Studio Prodigy, for me, felt like being back in a familiar ‘assisting’ situation (without having to stay late printing mixes and writing recalls). Being able to listen to what someone does, and hear the choices they’re making, is huge when you’re learning how to mix, and here, we had the added bonus of being able to ask a lot of questions during the process – something that it is usually not possible in the midst of a “real” session.
For Saturday’s class, Hewitt brought in a song he had recently mixed for singer/songwriter Dan Wilson’s (Semisonic, Adele) latest album. He worked through it the way he would a typical mix session: focusing on getting sounds for individual elements, leveling things out roughly, and then “turning on” the automation and riding the faders.
Hewitt likes to start off with drums, and had some cool tools he likes to use. One thing that specifically stood out to me was his Aphex 201, an older rack-mount aural exciter he used for adding some subharmonic information to the kick drum. A modern digital equivalent of this tool is the Waves Renaissance Bass plug-in. Either way – hardware or software – this is a great way of adding low-end that isn’t quite there, and a great way to not be forced to incorporate samples, which, to my delight, Ryan noted he is “morally opposed” too.
One of the key points Hewitt made throughout the session is simply that there are many ways to achieve stellar results, and that his way is no more right or wrong than another; the tools are far less important than the person using them. Of course, it takes some experience to have the confidence to make some of those decisions, but remembering the old adage “if it sounds good, it is good” is really important to keep in mind, especially if one has formed the impression that having racks upon racks of expensive analog gear is necessary for “pro” results. Better tools definitely make the job easier, but not having all the best options doesn’t prevent a good end product; in fact, being forced to find creative solutions often can make for a better end result.
And, like some of the other Master Classes out there, like Mix With the Masters, Studio Prodigy is not just for beginners. There were a wide diversity of people in attendance to this inaugural session, some with many years of experience as engineers, some composers, hobbyists, and studio owners. Still, there was something for everyone to take away as the day went by, from the philosophical, to things as simple as a preferred equalizer or compressor for a given instrument.

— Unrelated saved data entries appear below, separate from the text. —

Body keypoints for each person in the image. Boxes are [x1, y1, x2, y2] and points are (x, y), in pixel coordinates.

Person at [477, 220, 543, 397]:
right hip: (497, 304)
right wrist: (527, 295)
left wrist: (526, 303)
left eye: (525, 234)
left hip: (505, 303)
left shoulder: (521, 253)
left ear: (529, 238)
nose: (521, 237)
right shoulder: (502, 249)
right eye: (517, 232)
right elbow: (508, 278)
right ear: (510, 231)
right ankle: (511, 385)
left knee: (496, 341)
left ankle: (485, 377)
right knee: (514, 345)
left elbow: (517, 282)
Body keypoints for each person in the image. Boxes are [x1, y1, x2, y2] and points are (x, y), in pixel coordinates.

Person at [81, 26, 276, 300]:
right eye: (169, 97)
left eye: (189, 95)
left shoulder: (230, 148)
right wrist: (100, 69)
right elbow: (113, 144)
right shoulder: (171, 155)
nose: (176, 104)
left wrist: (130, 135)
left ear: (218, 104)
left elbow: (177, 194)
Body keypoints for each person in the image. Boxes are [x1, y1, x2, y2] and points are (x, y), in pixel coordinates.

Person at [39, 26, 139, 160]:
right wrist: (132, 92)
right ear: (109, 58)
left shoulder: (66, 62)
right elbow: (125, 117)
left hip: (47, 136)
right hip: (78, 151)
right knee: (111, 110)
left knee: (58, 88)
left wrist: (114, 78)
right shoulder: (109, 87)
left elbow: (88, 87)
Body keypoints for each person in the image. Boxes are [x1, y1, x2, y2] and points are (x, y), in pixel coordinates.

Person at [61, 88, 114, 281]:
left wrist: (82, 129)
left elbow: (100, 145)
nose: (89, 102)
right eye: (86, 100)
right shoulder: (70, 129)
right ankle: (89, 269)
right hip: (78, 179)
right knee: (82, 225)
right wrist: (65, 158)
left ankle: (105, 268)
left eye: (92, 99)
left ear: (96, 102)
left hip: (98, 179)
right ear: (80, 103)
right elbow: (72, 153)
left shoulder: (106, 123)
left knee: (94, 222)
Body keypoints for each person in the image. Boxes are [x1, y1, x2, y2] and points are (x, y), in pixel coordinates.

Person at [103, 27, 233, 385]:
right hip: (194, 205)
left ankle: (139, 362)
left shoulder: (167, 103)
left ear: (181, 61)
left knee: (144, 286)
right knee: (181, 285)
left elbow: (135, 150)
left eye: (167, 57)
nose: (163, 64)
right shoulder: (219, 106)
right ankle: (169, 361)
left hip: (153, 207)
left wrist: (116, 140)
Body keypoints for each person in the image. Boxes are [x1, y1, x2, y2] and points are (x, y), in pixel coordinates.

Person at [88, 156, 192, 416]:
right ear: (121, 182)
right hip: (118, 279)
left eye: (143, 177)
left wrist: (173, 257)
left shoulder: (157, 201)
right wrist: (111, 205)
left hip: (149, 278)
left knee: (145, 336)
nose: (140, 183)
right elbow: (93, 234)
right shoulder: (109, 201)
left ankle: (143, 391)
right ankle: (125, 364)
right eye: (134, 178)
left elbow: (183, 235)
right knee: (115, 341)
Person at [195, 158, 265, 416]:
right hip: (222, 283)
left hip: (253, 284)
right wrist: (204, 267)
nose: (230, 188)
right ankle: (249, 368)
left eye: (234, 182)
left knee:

The specific macro concept, however, was in demonstrating the modern practice of mixing with a hybrid of traditional analog gear, and in-the-box methods. In Hewitt’s case, his setup allows for 16 channels of analog inserts and 16 channels of analog output fed into a summing mixer. As we saw during the session, while this allows for plenty of analog options, there were still many plug-ins engaged in the digital domain…once again the results super-ceding what many may consider the “right” way of doing things.

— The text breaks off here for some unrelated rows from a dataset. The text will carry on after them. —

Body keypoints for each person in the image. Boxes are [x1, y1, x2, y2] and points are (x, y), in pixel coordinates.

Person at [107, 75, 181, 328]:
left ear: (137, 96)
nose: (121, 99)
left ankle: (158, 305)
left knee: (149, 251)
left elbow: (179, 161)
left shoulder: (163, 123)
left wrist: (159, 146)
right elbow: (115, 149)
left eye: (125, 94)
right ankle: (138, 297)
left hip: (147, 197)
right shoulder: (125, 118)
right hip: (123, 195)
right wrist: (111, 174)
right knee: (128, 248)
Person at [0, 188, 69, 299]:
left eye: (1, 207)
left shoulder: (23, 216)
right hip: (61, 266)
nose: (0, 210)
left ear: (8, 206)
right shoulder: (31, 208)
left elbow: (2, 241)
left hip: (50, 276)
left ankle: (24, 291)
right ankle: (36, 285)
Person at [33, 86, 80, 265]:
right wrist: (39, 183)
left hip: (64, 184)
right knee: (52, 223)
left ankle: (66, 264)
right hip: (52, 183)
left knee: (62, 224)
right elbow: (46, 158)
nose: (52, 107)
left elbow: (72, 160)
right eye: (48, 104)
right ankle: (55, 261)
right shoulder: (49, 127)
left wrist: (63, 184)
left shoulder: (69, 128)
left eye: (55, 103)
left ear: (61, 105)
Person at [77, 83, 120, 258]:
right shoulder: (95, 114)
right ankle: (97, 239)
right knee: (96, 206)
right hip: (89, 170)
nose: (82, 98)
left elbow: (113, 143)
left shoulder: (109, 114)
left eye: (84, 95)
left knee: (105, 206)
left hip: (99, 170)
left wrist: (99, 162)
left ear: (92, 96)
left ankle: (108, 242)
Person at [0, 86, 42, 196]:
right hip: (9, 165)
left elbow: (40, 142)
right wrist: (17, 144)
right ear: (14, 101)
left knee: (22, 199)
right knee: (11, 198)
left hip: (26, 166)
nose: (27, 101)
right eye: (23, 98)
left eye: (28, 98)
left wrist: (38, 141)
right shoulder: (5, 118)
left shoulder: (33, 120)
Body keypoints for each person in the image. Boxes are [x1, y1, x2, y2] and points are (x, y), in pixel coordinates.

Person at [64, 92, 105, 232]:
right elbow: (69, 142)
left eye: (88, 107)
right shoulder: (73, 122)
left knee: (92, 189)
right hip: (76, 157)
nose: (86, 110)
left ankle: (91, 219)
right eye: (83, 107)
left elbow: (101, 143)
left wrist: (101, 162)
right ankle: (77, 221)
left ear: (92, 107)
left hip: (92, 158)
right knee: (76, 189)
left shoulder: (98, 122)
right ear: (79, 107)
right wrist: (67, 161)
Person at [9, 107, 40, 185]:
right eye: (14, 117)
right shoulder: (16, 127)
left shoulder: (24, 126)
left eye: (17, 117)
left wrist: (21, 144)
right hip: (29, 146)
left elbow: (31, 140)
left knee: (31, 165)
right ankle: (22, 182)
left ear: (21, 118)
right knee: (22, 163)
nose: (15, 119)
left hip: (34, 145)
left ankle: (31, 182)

While in general we as engineers have accepted the hybrid method as de facto at this point, it’s always great to see someone else’s way of employing it. There are many different approaches, allowing for a very unique personalization of workflow.

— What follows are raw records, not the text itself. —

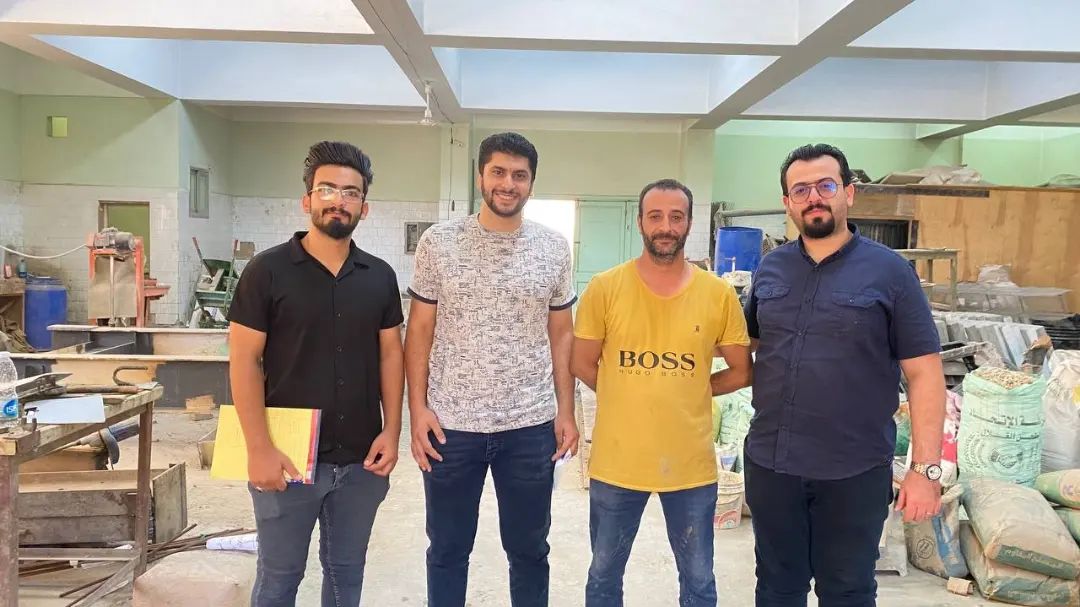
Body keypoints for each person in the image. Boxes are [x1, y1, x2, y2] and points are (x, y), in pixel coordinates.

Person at [743, 144, 946, 607]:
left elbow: (925, 374)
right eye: (801, 190)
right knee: (776, 588)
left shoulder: (891, 272)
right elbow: (748, 345)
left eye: (825, 185)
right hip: (772, 465)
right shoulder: (771, 268)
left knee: (847, 592)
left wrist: (924, 470)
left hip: (853, 472)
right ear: (788, 203)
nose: (814, 197)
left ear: (848, 193)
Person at [404, 132, 579, 607]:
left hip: (529, 426)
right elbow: (419, 330)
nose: (508, 183)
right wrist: (417, 410)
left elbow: (562, 334)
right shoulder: (439, 243)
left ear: (531, 183)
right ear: (480, 176)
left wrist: (566, 410)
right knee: (447, 550)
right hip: (450, 426)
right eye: (498, 172)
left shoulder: (553, 248)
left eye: (519, 175)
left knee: (529, 550)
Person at [228, 141, 405, 607]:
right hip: (288, 457)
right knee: (279, 578)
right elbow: (244, 360)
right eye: (327, 189)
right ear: (307, 199)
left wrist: (392, 430)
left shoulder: (379, 276)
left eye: (351, 192)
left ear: (364, 207)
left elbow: (391, 355)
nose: (338, 200)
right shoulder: (266, 272)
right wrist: (259, 448)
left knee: (347, 576)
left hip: (362, 459)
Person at [571, 178, 753, 607]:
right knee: (603, 576)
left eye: (676, 217)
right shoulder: (605, 288)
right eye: (655, 216)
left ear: (689, 223)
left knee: (699, 581)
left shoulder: (717, 294)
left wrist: (692, 390)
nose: (666, 227)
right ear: (640, 222)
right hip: (618, 463)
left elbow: (742, 371)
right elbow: (581, 363)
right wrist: (627, 391)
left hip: (690, 467)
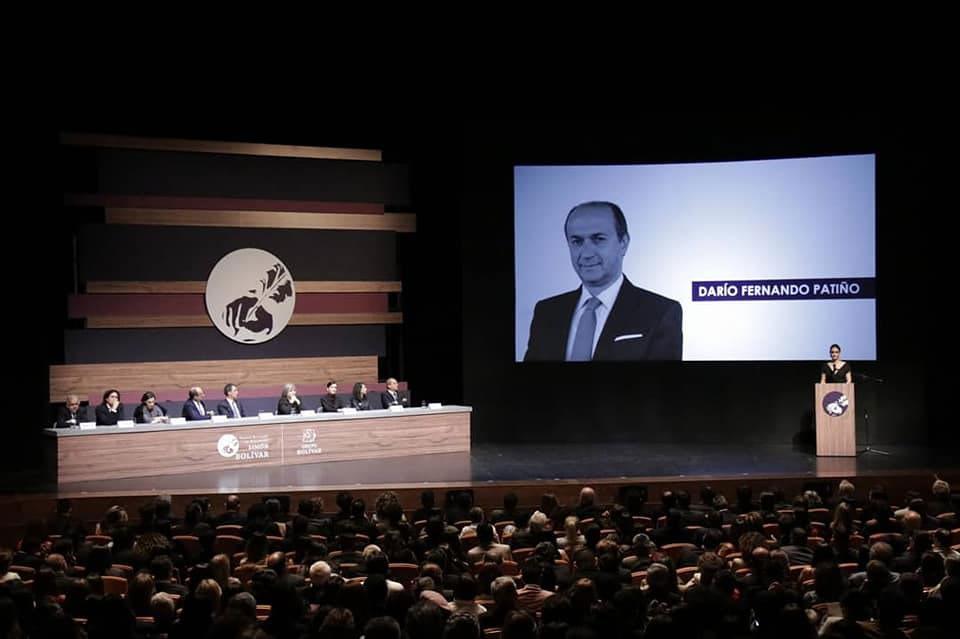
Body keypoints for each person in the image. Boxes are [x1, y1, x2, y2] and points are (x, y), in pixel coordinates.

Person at [524, 201, 682, 361]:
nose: (587, 254)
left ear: (623, 243)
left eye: (598, 239)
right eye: (577, 241)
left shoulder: (660, 312)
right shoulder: (547, 312)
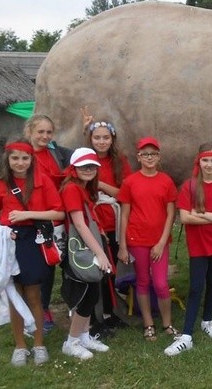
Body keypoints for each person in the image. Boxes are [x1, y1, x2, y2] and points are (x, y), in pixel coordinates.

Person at [0, 139, 64, 366]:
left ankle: (38, 344)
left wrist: (28, 215)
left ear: (31, 160)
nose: (20, 163)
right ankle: (19, 346)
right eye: (15, 158)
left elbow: (59, 213)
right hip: (9, 241)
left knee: (34, 295)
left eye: (25, 158)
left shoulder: (42, 181)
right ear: (7, 160)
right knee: (14, 296)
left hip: (33, 241)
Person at [165, 143, 212, 356]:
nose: (209, 165)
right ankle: (186, 335)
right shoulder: (190, 186)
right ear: (199, 161)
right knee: (196, 286)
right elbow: (185, 217)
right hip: (198, 246)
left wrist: (202, 214)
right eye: (206, 160)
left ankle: (207, 321)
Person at [117, 137, 179, 341]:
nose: (149, 157)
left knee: (161, 283)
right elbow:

Overall, it is safe to say that the first Studio Prodigy session came off as an unqualified success. When the cost of other programs of this nature are taken into account, the $500 price point does not seem excessive, especially given the access and attention available to each attendee…not to mention that the unbelievable quality of the listening environment makes it easy to hear every detail. Personally, I really enjoyed the opportunity to check out someone else’s workflow, which along with Ryan’s humble attitude and genuine desire to share his knowledge, made for a rewarding day in the studio.